Immortalizing the voice is a thing even more miraculous than the voice itself. It is a genuine technological miracle. In Paris they sell tiny, sealed bottles containing ‘Parisian air’, but a recording is much more magical than these souvenirs. A fleeting presence has been captured on simple matter, from which it can be released by anybody – who dares – with the help of a silly electronic device. I will never grow tired of lauding this miracle. People in the 19th century could never have dreamed of such a thing. Even if some people, then as now, could hear the voices of God from heaven, they never heard human voices anywhere else but from the mouths of other people.


We ‘modern’ people should better acknowledge this great privilege (and it’s not the only one we have).

*

What, then, expresses the sounds that have been captured on this record? What does this ‘vocal head on the shoulders of sound reproduction technology’ speak about? Everything, whatever – of course – and yet something very particular at every given moment, at each musical turn, on each lyrical verse. And while we are speaking about plastic art, it is much more important to ask how than simply what. Use your ears, not your intellect!

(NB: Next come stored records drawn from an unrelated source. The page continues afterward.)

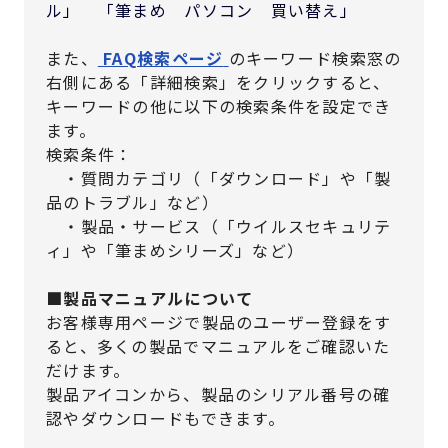
ル」 「筆まめ パソコン 買い替え」
また、
FAQ検索ページ
のキーワード検索窓の
右側にある「詳細検索」をクリックすると、
キーワードの他に以下の検索条件を設定でき
ます。
検索条件：
・質問カテゴリ（「ダウンロード」や「製
品のトラブル」など）
・製品・サービス（「ウイルスセキュリテ
ィ」や「筆まめシリーズ」など）
■製品マニュアルについて
お客様専用ページで製品のユーザー登録をす
ると、多くの製品でマニュアルをご確認いた
だけます。
製品アイコンから、製品のシリアル番号の確
認やダウンロードもできます。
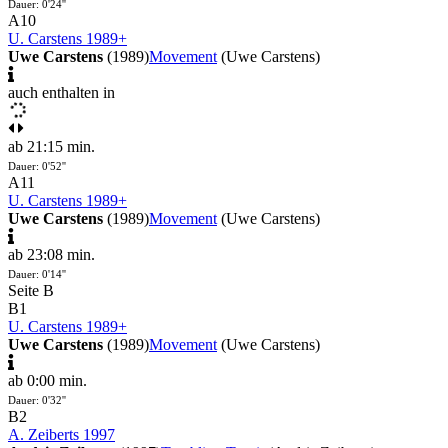
Dauer: 0'24''
A10
U. Carstens 1989+
Uwe Carstens
(1989)
Movement
(Uwe Carstens)
auch enthalten in
ab 21:15 min.
Dauer: 0'52''
A11
U. Carstens 1989+
Uwe Carstens
(1989)
Movement
(Uwe Carstens)
ab 23:08 min.
Dauer: 0'14''
Seite B
B1
U. Carstens 1989+
Uwe Carstens
(1989)
Movement
(Uwe Carstens)
ab 0:00 min.
Dauer: 0'32''
B2
A. Zeiberts 1997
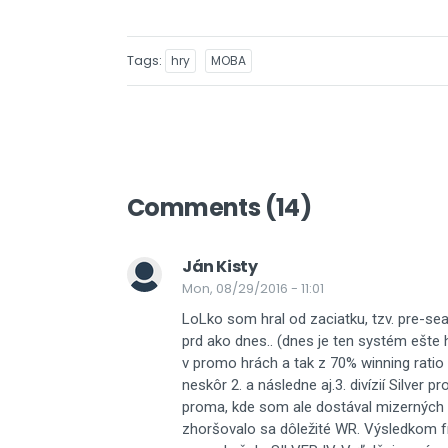
Tags
hry
MOBA
Comments (14)
Ján Kisty
Mon, 08/29/2016 - 11:01
LoLko som hral od zaciatku, tzv. pre-sea
prd ako dnes.. (dnes je ten systém ešte 
v promo hrách a tak z 70% winning ratio 
neskôr 2. a následne aj.3. divízií Silver 
proma, kde som ale dostával mizerných
zhoršovalo sa dôležité WR. Výsledkom fru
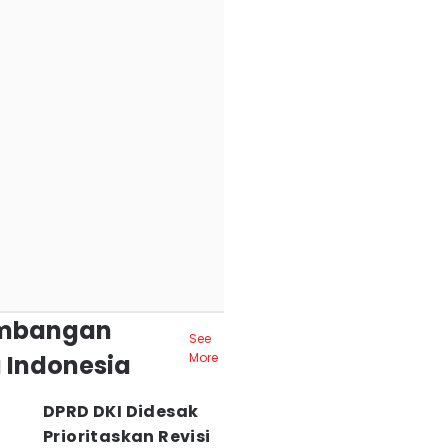
mbangan
See
 Indonesia
More
DPRD DKI Didesak
Prioritaskan Revisi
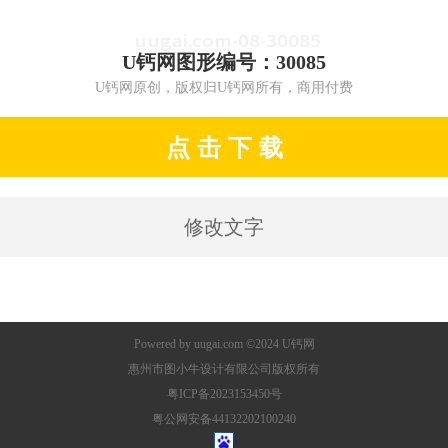
U钙网图形编号：30085
U钙网原创，版权归U钙网所有，商用付费
点 击 下 载
修改文字
Powered by
uugai.com
©2024
U钙网
惠州市图小牛设计有限公司版权所有
粤ICP备2023153450号
粤公网安备44132202100240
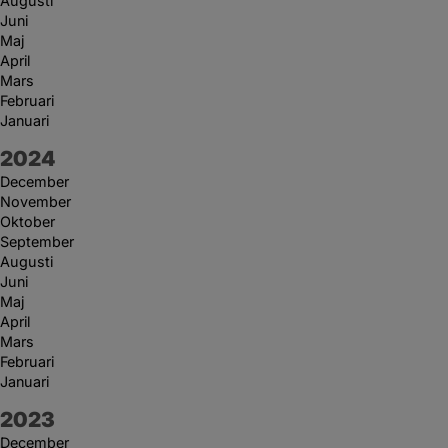
Augusti
Juni
Maj
April
Mars
Februari
Januari
År:
2024
December
November
Oktober
September
Augusti
Juni
Maj
April
Mars
Februari
Januari
År:
2023
December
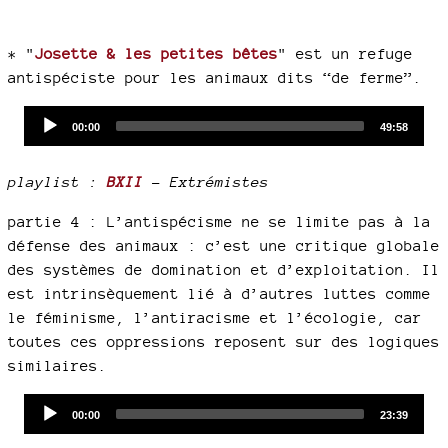
* "
Josette & les petites bêtes
" est un refuge
antispéciste pour les animaux dits “de ferme”.
Audio
Current
Total
00:00
49:58
time
duration
Player
playlist :
BXII
- Extrémistes
partie 4 : L’antispécisme ne se limite pas à la
défense des animaux : c’est une critique globale
des systèmes de domination et d’exploitation. Il
est intrinsèquement lié à d’autres luttes comme
le féminisme, l’antiracisme et l’écologie, car
toutes ces oppressions reposent sur des logiques
similaires.
Audio
Current
Total
00:00
23:39
time
duration
Player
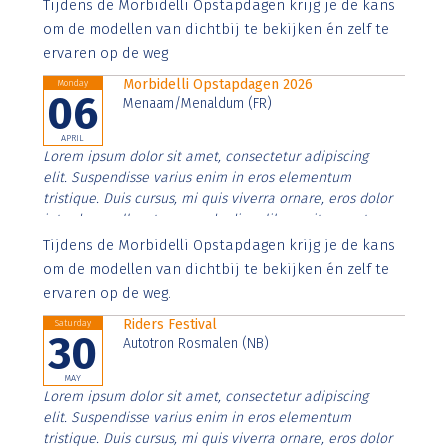
Aenean faucibus nibh et justo cursus id rutrum lorem
Tijdens de Morbidelli Opstapdagen krijg je de kans
imperdiet. Nunc ut sem vitae risus tristique posuere.
om de modellen van dichtbij te bekijken én zelf te
ervaren op de weg
Morbidelli Opstapdagen 2026
Monday
06
Menaam/Menaldum (FR)
APRIL
Lorem ipsum dolor sit amet, consectetur adipiscing
elit. Suspendisse varius enim in eros elementum
tristique. Duis cursus, mi quis viverra ornare, eros dolor
interdum nulla, ut commodo diam libero vitae erat.
Aenean faucibus nibh et justo cursus id rutrum lorem
Tijdens de Morbidelli Opstapdagen krijg je de kans
imperdiet. Nunc ut sem vitae risus tristique posuere.
om de modellen van dichtbij te bekijken én zelf te
ervaren op de weg.
Riders Festival
Saturday
30
Autotron Rosmalen (NB)
MAY
Lorem ipsum dolor sit amet, consectetur adipiscing
elit. Suspendisse varius enim in eros elementum
tristique. Duis cursus, mi quis viverra ornare, eros dolor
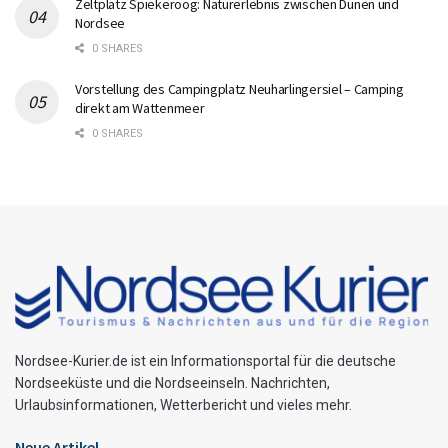
Zeltplatz Spiekeroog: Naturerlebnis zwischen Dünen und
Nordsee
0 SHARES
Vorstellung des Campingplatz Neuharlingersiel – Camping
direkt am Wattenmeer
0 SHARES
Nordsee-Kurier.de ist ein Informationsportal für die deutsche
Nordseeküste und die Nordseeinseln. Nachrichten,
Urlaubsinformationen, Wetterbericht und vieles mehr.
Neue Artikel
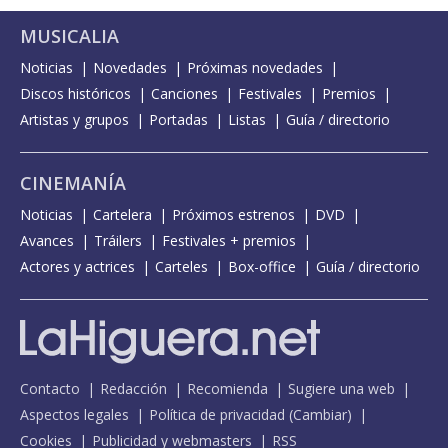
MUSICALIA
Noticias
Novedades
Próximas novedades
Discos históricos
Canciones
Festivales
Premios
Artistas y grupos
Portadas
Listas
Guía / directorio
CINEMANÍA
Noticias
Cartelera
Próximos estrenos
DVD
Avances
Tráilers
Festivales + premios
Actores y actrices
Carteles
Box-office
Guía / directorio
Contacto
Redacción
Recomienda
Sugiere una web
Aspectos legales
Política de privacidad
(
Cambiar
)
Cookies
Publicidad y webmasters
RSS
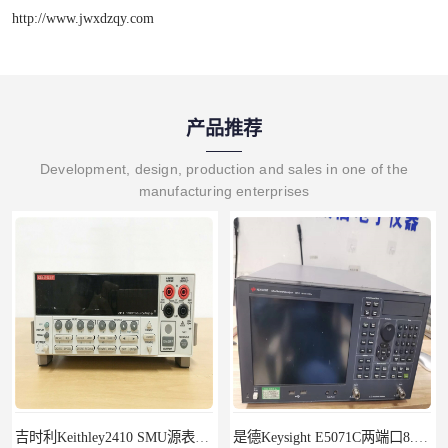
http://www.jwxdzqy.com
产品推荐
Development, design, production and sales in one of the
manufacturing enterprises
吉时利Keithley2410 SMU源表Keithley2420
是德Keysight E5071C两端口8.5G租赁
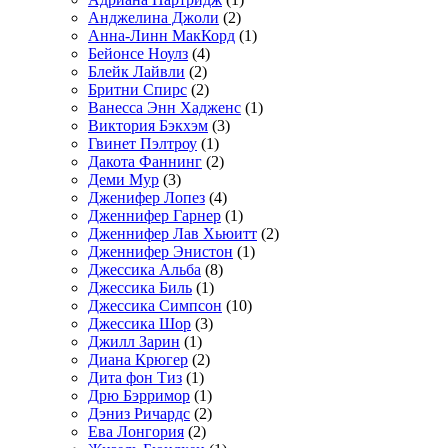
Анджелина Джоли
(2)
Анна-Линн МакКорд
(1)
Бейонсе Ноулз
(4)
Блейк Лайвли
(2)
Бритни Спирс
(2)
Ванесса Энн Хадженс
(1)
Виктория Бэкхэм
(3)
Гвинет Пэлтроу
(1)
Дакота Фаннинг
(2)
Деми Мур
(3)
Дженифер Лопез
(4)
Дженнифер Гарнер
(1)
Дженнифер Лав Хьюитт
(2)
Дженнифер Энистон
(1)
Джессика Альба
(8)
Джессика Биль
(1)
Джессика Симпсон
(10)
Джессика Шор
(3)
Джилл Зарин
(1)
Диана Крюгер
(2)
Дита фон Тиз
(1)
Дрю Бэрримор
(1)
Дэниз Ричардс
(2)
Ева Лонгория
(2)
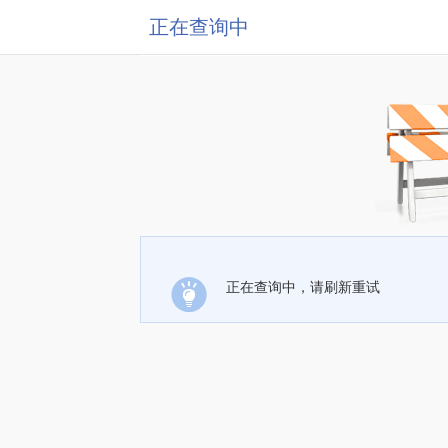
正在查询中
正在查询中，请刷新重试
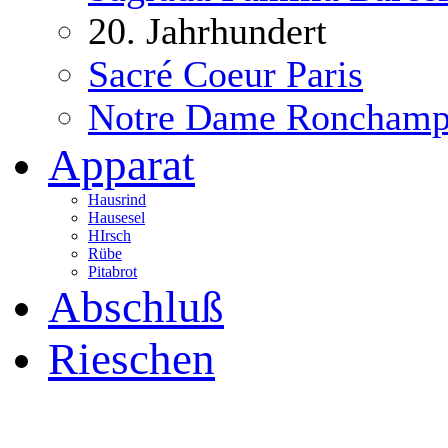
20. Jahrhundert
Sacré Coeur Paris
Notre Dame Roncham
Apparat
Hausrind
Hausesel
HIrsch
Rübe
Pitabrot
Abschluß
Rieschen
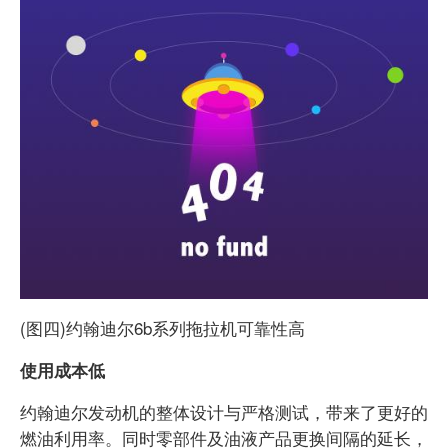
(图四)约翰迪尔6b系列拖拉机可靠性高
使用成本低
约翰迪尔发动机的整体设计与严格测试，带来了更好的
燃油利用率。同时零部件及油液产品更换间隔的延长，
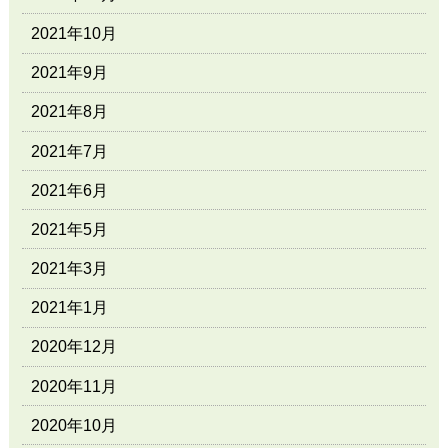
2021年10月
2021年9月
2021年8月
2021年7月
2021年6月
2021年5月
2021年3月
2021年1月
2020年12月
2020年11月
2020年10月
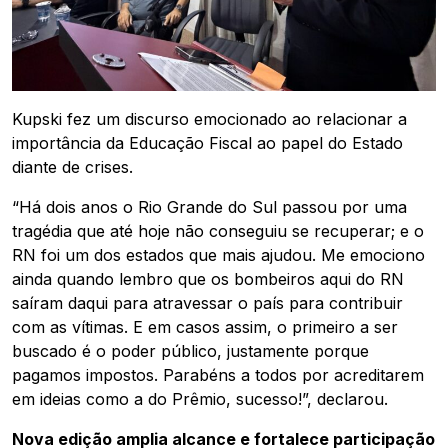
Kupski fez um discurso emocionado ao relacionar a
importância da Educação Fiscal ao papel do Estado
diante de crises.
“Há dois anos o Rio Grande do Sul passou por uma
tragédia que até hoje não conseguiu se recuperar; e o
RN foi um dos estados que mais ajudou. Me emociono
ainda quando lembro que os bombeiros aqui do RN
saíram daqui para atravessar o país para contribuir
com as vítimas. E em casos assim, o primeiro a ser
buscado é o poder público, justamente porque
pagamos impostos. Parabéns a todos por acreditarem
em ideias como a do Prêmio, sucesso!”, declarou.
Nova edição amplia alcance e fortalece participação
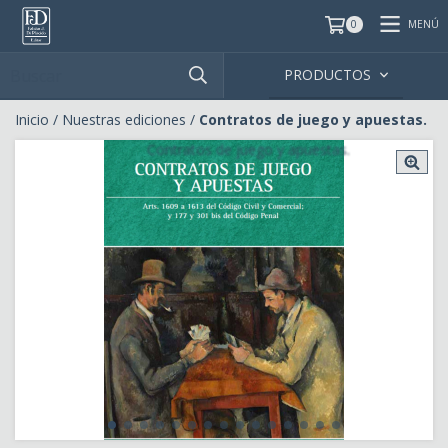
MENÚ
0
PRODUCTOS
Inicio
/
Nuestras ediciones
/
Contratos de juego y apuestas.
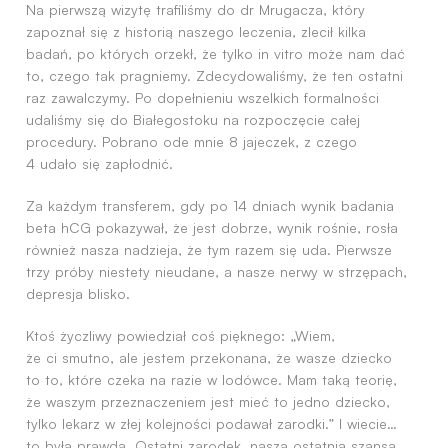
Na pierwszą wizytę trafiliśmy do dr Mrugacza, który
zapoznał się z historią naszego leczenia, zlecił kilka
badań, po których orzekł, że tylko in vitro może nam dać
to, czego tak pragniemy. Zdecydowaliśmy, że ten ostatni
raz zawalczymy. Po dopełnieniu wszelkich formalności
udaliśmy się do Białegostoku na rozpoczęcie całej
procedury. Pobrano ode mnie 8 jajeczek, z czego
4 udało się zapłodnić.
Za każdym transferem, gdy po 14 dniach wynik badania
beta hCG pokazywał, że jest dobrze, wynik rośnie, rosła
również nasza nadzieja, że tym razem się uda. Pierwsze
trzy próby niestety nieudane, a nasze nerwy w strzępach,
depresja blisko.
Ktoś życzliwy powiedział coś pięknego: „Wiem,
że ci smutno, ale jestem przekonana, że wasze dziecko
to to, które czeka na razie w lodówce. Mam taką teorię,
że waszym przeznaczeniem jest mieć to jedno dziecko,
tylko lekarz w złej kolejności podawał zarodki.” I wiecie…
to była prawda. Ostatni zarodek, nasza ostatnia szansa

Listen, probe, and meditate upon how much colour, shape, scenery, and movement, how much aesthetic will, seduction, and affection there is within a single line from “Suzy Sudenkita”,


ei tyynyn vuoria, ei peiton laaksoa.


But if don’t get it, just try another line. Or let time pass, turn your stereo on a little more often, let loose the spirit of the magic record in your room more frequently.


And don’t be afraid, it will only devour you.